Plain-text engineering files
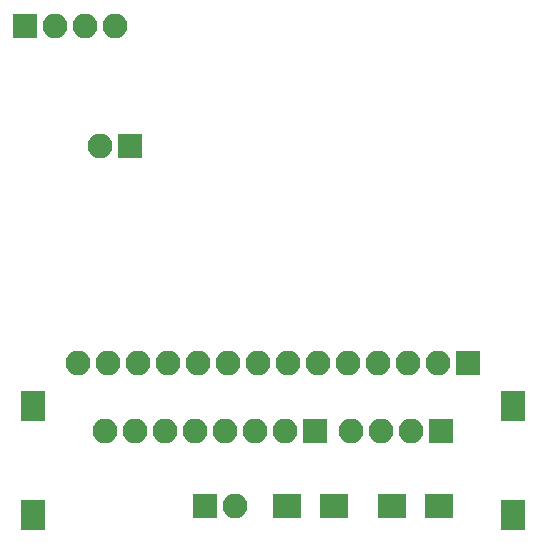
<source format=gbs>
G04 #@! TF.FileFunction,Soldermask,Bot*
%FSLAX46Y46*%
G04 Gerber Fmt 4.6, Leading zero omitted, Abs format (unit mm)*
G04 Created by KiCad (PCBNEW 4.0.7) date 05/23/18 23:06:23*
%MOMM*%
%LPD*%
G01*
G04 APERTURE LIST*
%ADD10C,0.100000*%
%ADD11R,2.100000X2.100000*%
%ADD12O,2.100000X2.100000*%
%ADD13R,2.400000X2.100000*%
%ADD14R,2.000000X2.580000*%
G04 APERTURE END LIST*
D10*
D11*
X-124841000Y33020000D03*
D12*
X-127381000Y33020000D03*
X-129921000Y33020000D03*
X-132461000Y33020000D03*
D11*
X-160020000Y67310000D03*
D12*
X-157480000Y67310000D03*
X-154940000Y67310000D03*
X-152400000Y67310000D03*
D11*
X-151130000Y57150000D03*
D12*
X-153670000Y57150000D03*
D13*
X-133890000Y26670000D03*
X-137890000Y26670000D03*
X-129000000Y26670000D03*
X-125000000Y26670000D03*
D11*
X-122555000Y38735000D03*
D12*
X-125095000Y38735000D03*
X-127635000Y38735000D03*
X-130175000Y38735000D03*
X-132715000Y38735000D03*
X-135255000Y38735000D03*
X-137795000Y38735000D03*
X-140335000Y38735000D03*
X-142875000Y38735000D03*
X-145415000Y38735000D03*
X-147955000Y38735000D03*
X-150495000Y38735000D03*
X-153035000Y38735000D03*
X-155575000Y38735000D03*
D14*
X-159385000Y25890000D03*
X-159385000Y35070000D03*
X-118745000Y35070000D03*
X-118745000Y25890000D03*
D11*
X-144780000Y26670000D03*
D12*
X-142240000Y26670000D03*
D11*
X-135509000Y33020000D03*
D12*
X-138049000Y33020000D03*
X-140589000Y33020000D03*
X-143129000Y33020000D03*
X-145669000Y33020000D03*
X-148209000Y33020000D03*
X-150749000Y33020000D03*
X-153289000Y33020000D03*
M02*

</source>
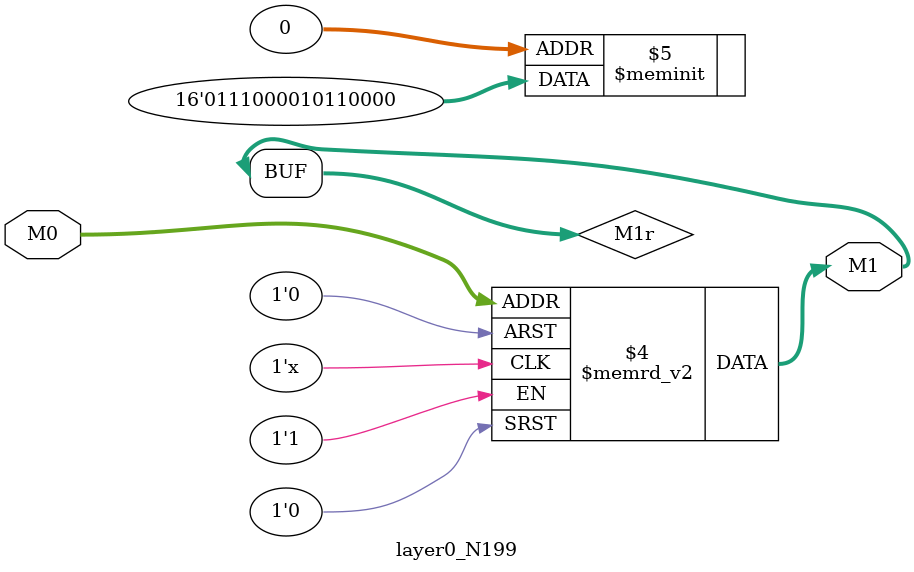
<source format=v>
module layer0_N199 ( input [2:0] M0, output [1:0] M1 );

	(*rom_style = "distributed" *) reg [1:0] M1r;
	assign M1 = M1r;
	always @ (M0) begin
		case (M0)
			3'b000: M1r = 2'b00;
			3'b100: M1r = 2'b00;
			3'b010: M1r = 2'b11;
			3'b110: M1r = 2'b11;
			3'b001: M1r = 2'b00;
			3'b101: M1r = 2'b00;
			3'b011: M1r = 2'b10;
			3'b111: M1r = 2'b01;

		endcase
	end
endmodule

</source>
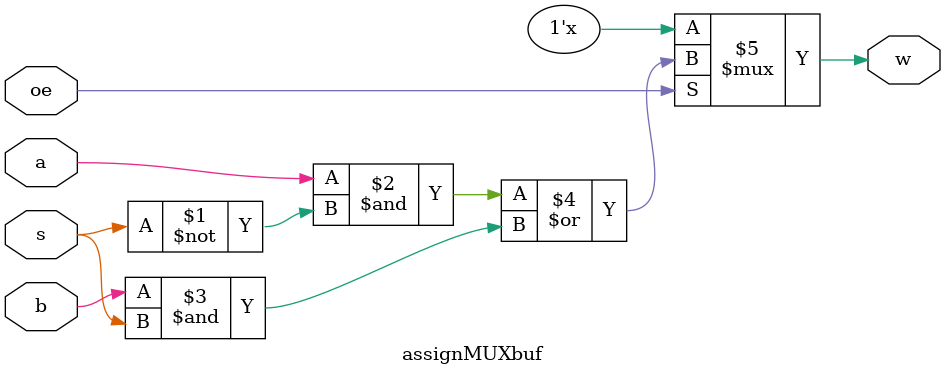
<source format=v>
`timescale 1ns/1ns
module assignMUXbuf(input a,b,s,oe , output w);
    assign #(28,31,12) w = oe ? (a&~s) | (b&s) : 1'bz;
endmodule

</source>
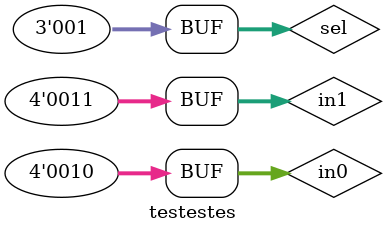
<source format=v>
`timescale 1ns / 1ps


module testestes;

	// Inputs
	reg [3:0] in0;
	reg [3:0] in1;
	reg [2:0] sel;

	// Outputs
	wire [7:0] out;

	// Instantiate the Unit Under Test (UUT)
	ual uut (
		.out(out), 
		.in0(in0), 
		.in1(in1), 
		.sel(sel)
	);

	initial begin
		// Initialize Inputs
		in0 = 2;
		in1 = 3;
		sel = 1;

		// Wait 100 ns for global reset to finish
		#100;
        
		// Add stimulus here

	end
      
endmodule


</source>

§ **Task requirements**
Using the records above, print exactly the run of lines that starts with the line with "X-127635000Y38735000D03*" and goes on through the line with "3'b000: M1r = 2'b00;", pictures excluded.

§ **Solution to this problem**
X-127635000Y38735000D03*
X-130175000Y38735000D03*
X-132715000Y38735000D03*
X-135255000Y38735000D03*
X-137795000Y38735000D03*
X-140335000Y38735000D03*
X-142875000Y38735000D03*
X-145415000Y38735000D03*
X-147955000Y38735000D03*
X-150495000Y38735000D03*
X-153035000Y38735000D03*
X-155575000Y38735000D03*
D14*
X-159385000Y25890000D03*
X-159385000Y35070000D03*
X-118745000Y35070000D03*
X-118745000Y25890000D03*
D11*
X-144780000Y26670000D03*
D12*
X-142240000Y26670000D03*
D11*
X-135509000Y33020000D03*
D12*
X-138049000Y33020000D03*
X-140589000Y33020000D03*
X-143129000Y33020000D03*
X-145669000Y33020000D03*
X-148209000Y33020000D03*
X-150749000Y33020000D03*
X-153289000Y33020000D03*
M02*

</source>
<source format=v>
module layer0_N199 ( input [2:0] M0, output [1:0] M1 );

	(*rom_style = "distributed" *) reg [1:0] M1r;
	assign M1 = M1r;
	always @ (M0) begin
		case (M0)
			3'b000: M1r = 2'b00;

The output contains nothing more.